Bekmambetov recruited two private investors from Russia and the project went into development. He also suggested they consider a crowd-funding campaign, but while Naishuller knew his online prominence would almost guarantee success, he didn’t want to rush it. “At that point we had no idea if it was going to work. On the heat of ‘Bad Motherfucker’ we probably would’ve gotten a lot more, but I was terrified of taking money and coming back with a piece-of-shit film.”

They decided to push on with the production and revisit the idea of crowd-funding when the project entered post-production. After wrapping the shoot, they sat down with Indiegogo’s head of film, Marc Hofstatter, who told them to “think of it as an equal opportunity to raise money for the film, which you need, and get the attention from the press, which you also will need”. The campaign eventually raised more than $250,000 towards completion, and generated plenty of attention. “Some things money can’t guarantee,” Naishuller says. “The fact we did the campaign got us a lot of press coverage.”

Devil’s detail

Sean Byrne, whose sophomore feature The Devil’s Candy follows his debut The Loved Ones, which premiered at Midnight Madness in 2009 and won the People’s Choice award, found the experience very different the second time around.

“I struggled to get money for my first film,” he recalls. “The industry in Australia is primarily government-funded - I received 60% of the budget from them - so you can imagine the competition to access that funding. I had to jump through hoops for years.” It was a simpler process for The Devil’s Candy. “If you’ve done it before and it resonates critically or commercially, it makes things easier. If it turns out OK, that demystifies the whole process.”

After developing the idea for the film, Byrne sent a treatment to production company Snoot Entertainment. “I always had Snoot in mind because they have a reputation for having exquisite taste, strong commercial sensibilities, and also for taking risks,” he says. “I always like to take risks, especially with horror films. Horror without danger defeats the whole point.” Snoot responded positively, and the project got the green light. “That’s where it began and ended for me - I didn’t have to source the financing; that’s from the producers, it’s privatised,” says Byrne.

The director is delighted to once again be part of Midnight Madness. “The top-tier festivals validate the quality of the film, which is a big launch pad for horror,” he notes. “In general, horror can tend to be a sea of mediocrity. Festival selection can tell you that these films have critical value.
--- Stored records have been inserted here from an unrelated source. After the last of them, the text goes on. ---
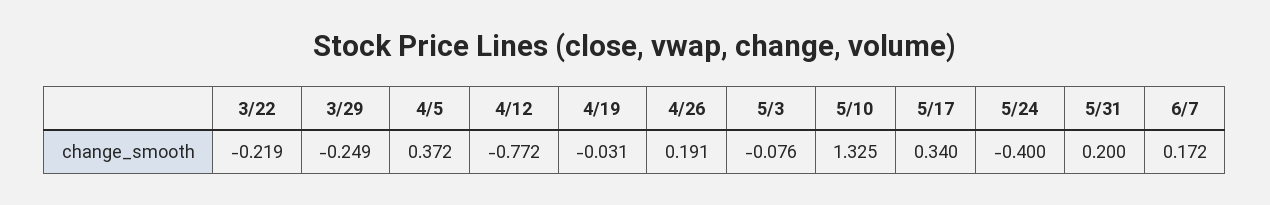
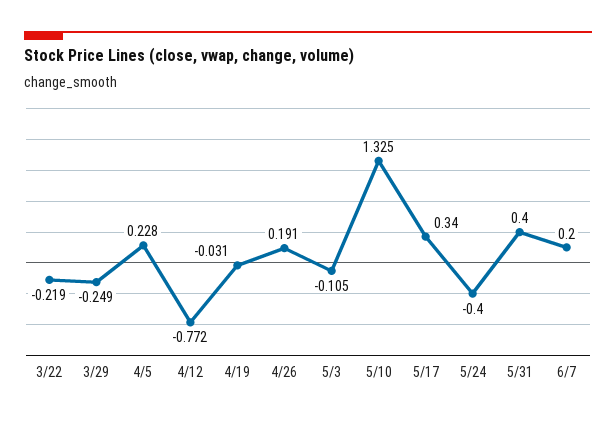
  {
    "3/22": -0.219,
    "3/29": -0.249,
-   "4/5": 0.372,
+   "4/5": 0.228,
    "4/12": -0.772,
    "4/19": -0.031,
    "4/26": 0.191,
-   "5/3": -0.076,
+   "5/3": -0.105,
    "5/10": 1.325,
    "5/17": 0.34,
    "5/24": -0.4,
-   "5/31": 0.2,
+   "5/31": 0.4,
-   "6/7": 0.172
+   "6/7": 0.2
  }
Insidious came out of Midnight Madness. Look at the success of It Follows, which had a great festival run. It raises awareness and underlines critical acclaim - both those things are invaluable.”
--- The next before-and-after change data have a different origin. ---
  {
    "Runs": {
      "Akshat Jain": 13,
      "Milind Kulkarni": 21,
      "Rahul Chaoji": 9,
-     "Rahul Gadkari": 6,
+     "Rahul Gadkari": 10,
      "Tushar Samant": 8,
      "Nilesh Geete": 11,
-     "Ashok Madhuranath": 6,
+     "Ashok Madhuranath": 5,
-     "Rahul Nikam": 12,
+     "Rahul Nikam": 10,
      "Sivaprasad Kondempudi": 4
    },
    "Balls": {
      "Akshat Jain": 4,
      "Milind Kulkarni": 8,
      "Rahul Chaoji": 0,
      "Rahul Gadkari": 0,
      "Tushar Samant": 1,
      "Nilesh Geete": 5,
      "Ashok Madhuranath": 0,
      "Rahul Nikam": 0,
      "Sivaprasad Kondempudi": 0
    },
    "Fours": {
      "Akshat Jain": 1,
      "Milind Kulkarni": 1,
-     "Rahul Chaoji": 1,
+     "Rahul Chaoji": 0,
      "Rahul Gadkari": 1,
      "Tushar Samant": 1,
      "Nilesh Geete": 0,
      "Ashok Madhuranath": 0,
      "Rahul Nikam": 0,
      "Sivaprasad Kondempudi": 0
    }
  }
Byrne believes, first and foremost, that first-time directors need to focus on quality. “To begin with, all you can really do is make a good film in a viable commercial genre and offer something new to the audience,” he says. He also offers advice to future film-makers who dream of making a splash at Midnight Madness - advice that reflects the journeys of both Naishuller and Evrenol: “I think anyone out there who’s trying to figure out the easiest way to get money - if you can make a short film that’s either based on the feature you’re trying to make or is very similar tonally, it makes the transition so much smoother because people trust their eyes; words and a script can only go so far.”